Hardees: A case of vulgar burgers and objectionable buns
Over the past year, the international fast food franchise has been resoundingly criticized for its “vulgar” billboard advertisements, which feature prominently along main thoroughfares in all major cities.
Many have questioned the fast food chain’s motives behind this most recent series of billboard advertisements, released in the holy month of Ramadhan.
Just last week, Tahir Ashrafi of the Pakistan Ulema Council put forward an impassioned critique of the Hardees Pakistan marketing strategy.
“They lure the youth in with seductive pictures of buns and meat, and after that there is little we can do to save them.” he announced, at a press conference in front of his house which was broadcast nation-wide.

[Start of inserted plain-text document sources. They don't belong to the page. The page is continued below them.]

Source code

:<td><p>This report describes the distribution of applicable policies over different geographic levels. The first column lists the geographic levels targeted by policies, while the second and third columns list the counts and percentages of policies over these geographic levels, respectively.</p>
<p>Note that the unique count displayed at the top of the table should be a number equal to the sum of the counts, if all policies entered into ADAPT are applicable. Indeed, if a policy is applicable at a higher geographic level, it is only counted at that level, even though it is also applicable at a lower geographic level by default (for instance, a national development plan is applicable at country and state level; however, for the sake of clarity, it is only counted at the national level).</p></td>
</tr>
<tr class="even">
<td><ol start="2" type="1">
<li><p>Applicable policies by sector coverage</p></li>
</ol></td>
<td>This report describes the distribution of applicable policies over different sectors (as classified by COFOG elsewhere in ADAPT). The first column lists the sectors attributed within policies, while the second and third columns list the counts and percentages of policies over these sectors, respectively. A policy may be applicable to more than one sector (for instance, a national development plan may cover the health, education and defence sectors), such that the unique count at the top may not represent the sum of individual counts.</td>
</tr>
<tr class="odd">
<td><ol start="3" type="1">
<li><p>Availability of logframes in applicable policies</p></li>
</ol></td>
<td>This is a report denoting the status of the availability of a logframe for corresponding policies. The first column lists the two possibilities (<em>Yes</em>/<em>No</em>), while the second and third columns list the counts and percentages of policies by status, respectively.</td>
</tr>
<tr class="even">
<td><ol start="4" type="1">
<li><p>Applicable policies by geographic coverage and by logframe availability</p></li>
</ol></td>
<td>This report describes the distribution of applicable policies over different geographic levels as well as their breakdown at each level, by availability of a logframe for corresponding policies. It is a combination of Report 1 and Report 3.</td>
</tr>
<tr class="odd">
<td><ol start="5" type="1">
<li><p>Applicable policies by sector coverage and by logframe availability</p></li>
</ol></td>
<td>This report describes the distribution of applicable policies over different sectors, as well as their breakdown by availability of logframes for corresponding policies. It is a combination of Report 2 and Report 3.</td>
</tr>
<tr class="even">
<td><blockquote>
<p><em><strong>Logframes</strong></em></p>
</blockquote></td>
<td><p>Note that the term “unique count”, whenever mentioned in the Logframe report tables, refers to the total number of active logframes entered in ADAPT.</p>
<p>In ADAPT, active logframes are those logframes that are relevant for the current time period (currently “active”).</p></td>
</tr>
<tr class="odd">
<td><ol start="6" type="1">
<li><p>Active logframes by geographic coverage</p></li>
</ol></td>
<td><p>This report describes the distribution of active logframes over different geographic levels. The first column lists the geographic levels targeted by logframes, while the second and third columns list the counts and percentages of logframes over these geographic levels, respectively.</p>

“That banner at Centaurus is so enticing, sometimes even I can’t help myself,” the cleric added, holding up a nearly finished Angus Thick BurgerTM to the sound of horrified gasps in the audience.
Over the past week, his comments have inspired protestors at rallies in front of different Hardees outlets across the country.
At a press conference arranged yesterday to respond to the public outcry, a spokesperson of Hardees Pakistan highlighted the damage to the brand caused by the continued protests.
“Valuable customers have been exhorted by angry mobs to ‘resist their urges’ and have been forcibly turned away from our outlets. Our billboards have been defaced and black strips of paint now cover all the allegedly objectionable bits,” he said gravely. “This is a sad day for freedom in this country.”
In response to the charge of promoting vulgarity with food advertisements, the Hardees spokesperson cried out, “What would you have us do then? Wrap our burgers up in burqasand chaddors? This is the 21st century, remember.”
Defending the fast-food chain against the further charge of surgically enhancing the food in its advertisements, he explained: “It may look too good to be true, but it is all 100% natural corn-fed American meat.”
Finally, in response to a question about whether Hardees would respect cultural sensitivities in future advertisements, the spokesperson insisted that it was time to do away with such patriarchal barriers.
“Food has been kept locked up at home for centuries now. Shamed and persecuted for the perfectly legitimate urges it causes within us.”
“Now we can ban certain irresistible foods, just like Saudi Arabia has banned bananas and cucumbers.
“But is that really the way forward?” he asked, over the audience’s uneasy cries. “Shouldn’t we instead accept these natural urges as part of life and let our food be free, even if it may sometimes break our wudhu?”
Members of the press were then presented with complimentary Mushroom and Swiss Cheese Thick BurgersTM, which they decided to swallow whole to protect from the covetous eyes of others.
Maulana Junaid Jamshed later criticized Hardees’ response to public outcry during his routine televised sermon.
“Hardees Pakistan misunderstands the God-ordained relationship between a man and his food. You see, it is perfectly halal for a man to gorge himself and then spend some hours lazily licking his fingers, as long as he is in the privacy of his home,” he explained with a faraway smile.
“But to lust over desirable pictures of food so openly? No, that is not permitted,” he added.
Shortly after Maulana Jamshed’s televised sermon had ended, a fresh wave of public outrage was directed towards all main outlets of the Hardees franchise.
This was followed by a rushed announcement by another Hardees spokesperson.
“After taking public sentiment into account, our burgers will now be draped appropriately in all our photo shoots.”
“Additionally, we have decided to discontinue serving our large (L) and extra-large (XL) burger buns and patties at all outlets. We have also decided to discontinue serving vanilla ice cream at all outlets, effective immediately.”
“These items will, however, be available through a discreet home delivery service,” he added.